Posterior Lumbar Laminectomy

  • This procedure involves removing the lamina portion of the vertebrae in the lower portion of the spine from the rib cage to the tailbone areas to allow for more space for the nerves thereby relieving pressure on the nerves. The lamina is the arch of bone over the spinal canal.

Lumbar Discectomy

  • A lumbar discectomy involves the removal of the piece of disc that is bulging and putting pressure on the nerve. This is the standard for treatment of a herniated disc. A discectomy can be performed anywhere along the spine: cervical, thoracic, or lumbar. Any associated bone spurs (osteophytes) are removed to insure the path of the nerve root is free as well. Removal of a small "window" of bone may be necessary for your surgeon to gain exposure during the removal of the disc or ensuring the decompression of the nerve root(s).

Lumbar Fusion:

  • A fusion may be performed in addition to a decompression procedure (i.e. Laminectomy) to relieve the pressure off the spinal nerves, while restoring spinal stability and alignment. There are many different types of fusion and approaches for this. Spinal fusion involves using bone grafting products to cause two vertebral bodies to cement together forming one bone. Bone graft can be taken from the patient's hip (autograft bone) during surgery, harvested from cadaver bone (allograft bone), harvested through stem cell technologies, or manufactured (synthetic bone fusion products). Rods and screws and/or plates with screws are placed to help fixate the fusion. This can be accomplished by a posterior (back), anterior (front), or lateral (side) approach.
  • The hardware used is a high technology metal alloy and therefore unlikely to "set off" security alarms in airports or other venues. However depending upon the level of security sensitivity or if you have other hardware in your body (such as a total knee replacement), security agents may need to perform a further examination to verify that you have had surgery. Some surgeons require you to wear a brace for a period of time after surgery.

Your surgeon will discuss with you the approach options they feel will give you the best outcome.
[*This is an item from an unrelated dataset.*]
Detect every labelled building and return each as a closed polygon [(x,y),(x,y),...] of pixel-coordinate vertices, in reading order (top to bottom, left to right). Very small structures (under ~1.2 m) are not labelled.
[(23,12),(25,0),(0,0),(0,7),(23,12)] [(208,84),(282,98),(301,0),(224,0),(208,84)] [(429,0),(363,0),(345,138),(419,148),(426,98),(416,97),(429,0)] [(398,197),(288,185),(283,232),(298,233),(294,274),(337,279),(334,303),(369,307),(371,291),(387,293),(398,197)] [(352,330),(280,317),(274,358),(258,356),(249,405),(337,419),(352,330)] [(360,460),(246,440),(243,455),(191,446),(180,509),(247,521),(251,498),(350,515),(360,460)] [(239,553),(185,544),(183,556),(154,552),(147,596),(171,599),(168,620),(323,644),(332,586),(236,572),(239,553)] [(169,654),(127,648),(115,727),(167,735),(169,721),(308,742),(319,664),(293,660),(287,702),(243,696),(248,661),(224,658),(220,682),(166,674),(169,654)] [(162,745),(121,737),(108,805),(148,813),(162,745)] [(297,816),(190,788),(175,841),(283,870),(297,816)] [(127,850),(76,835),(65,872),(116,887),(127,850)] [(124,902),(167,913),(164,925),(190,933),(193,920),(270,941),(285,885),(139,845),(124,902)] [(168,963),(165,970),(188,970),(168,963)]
Here are some examples of lumbar spine approaches:

1. Anterior Lumbar Interbody Fusion (ALIF)

  • This approach utilizes an incision through the anterior side (abdomen) to fuse the bones together. As with the other interbody fusions, a portion of the disc is removed and replaced with bone or a spacer filled with bone creating materials.

2. Posterior Lumbar Interbody Fusion (PLIF):

  • This approach is through the middle of the back and achieves a fusion by inserting a bone graft and/or spinal implant (cage) directly into the disc space. Pedicle screws affixed to rods are typically used to secure the fusion.

3. Transforaminal Lumbar Interbody Fusion (TLIF):

  • Similar to the PLIF except the disc is removed through the side of the spinal canal instead of the back of the canal like with the PLIF. This can be performed either with traditional open technique or with less invasive methods.

4. Extreme Lateral Interbody Fusion (XLIF):

  • This technique provides access to the spine through the side or "lateral" approach. This approach involves minimal disruption to your nerves and other nearby structures, therefore is referred to a "minimally invasive" technique.

5. Interlaminar Lumbar Interbody Fusion (ILIF)

  • This is a procedure which fuses, or cements the spines of the vertebrae together with or without a decompression procedure at the same time. A plate or spacer may be used between the spine processes to assist with the surgery as well

6. Posteriolateral Fusion (PLF)

  • This has been one of the most common types of spine fusion performed for many years. This is a fusion on the back side of the spine over some of the bone structure to the side of the canal where the nerves and spinal cord reside. Most often the use of screws and rods are used in conjunction but other fixation is also used depending on the reason for the surgery as well as your surgeon's recommendation.

7. Anterior/posterior Lumbar Fusion (360)

  • A procedure (ALIF, XLIF, PLIF, TLIF) may be combined with a posterior instrumented fusion to obtain a more rigid fusion. This approach is commonly referred to a 360 degree approach.